Feb., 2007: After winning a pile of Grammys for “Stadium Arcadium,” Kiedis says in his thank-you speech, “I love being in this band, I love these guys, I love doing what we get to do. I love my mama, thank you all.” Idema was in the crowd.
Oct., 2011: “Scar Tissue,” long in development to become a TV series, is picked up by the FX network after HBO abandons the project. The series would focus on young Kiedis in California, living with Dammett, who for a time dealt drugs to celebrities. “Entourage” producers Marc Abrams and Mike Benson are tied to the project, which has no air date yet.
Dec., 2011: Asked if he could visit only one place in Michigan, Kiedis tells The Press, “Mom’s kitchen. An old dirt road along the shores of Lake Michigan. The smell of pine needles baking on the sandy shores of some forgotten bend in a faraway creek.” He later adds, “Michigan has a good reputation around the country. It definitely does in California. People may not realize just how much natural beauty the Mighty Mitten holds, but that’s part of Michigan’s charm. It’s not an over-populated mess.”

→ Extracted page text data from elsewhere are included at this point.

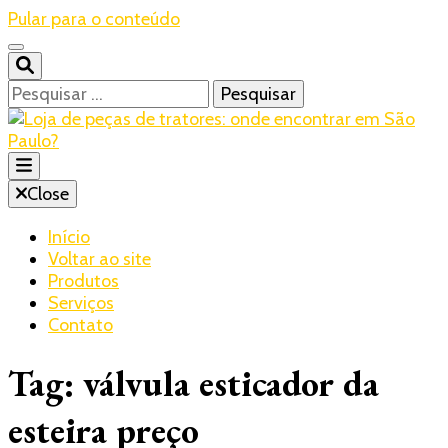
Pular para o conteúdo
Pesquisar
por:
Blog – Realtrac
Close
Realtrac
Início
Voltar ao site
Produtos
Serviços
Contato
Tag:
válvula esticador da
esteira preço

April, 2012: Both Dammett and Idema attend the Chili Peppers’ Rock ‘n’ Roll Hall of Fame induction. In his speech, Kiedis thanks them thusly: “I have a very wild father and a very mild mother and they both made me who I am. I’d like to thank my father for introducing me to the arts – for inspiring me to be a free thinker and to go find out myself. He’s a big part of mine today. And although my mother was much more sort of mild and laid back about the whole thing, I realized years later as I watched her suit up and show up for about 40 years going to work she taught me the lessons of what it is to suit up and show up and go to work every day and the gratification that comes with it. Thank you mom and dad – I love you both.” Unfortunately – and to the proud parents’ chagrin – that portion of the speech is edited out of the truncated TV simulcast of the ceremony.
This Saturday: The Chili Peppers return to Van Andel Arena for the fourth time. Still vital and artistically viable, Kiedis and co. play on.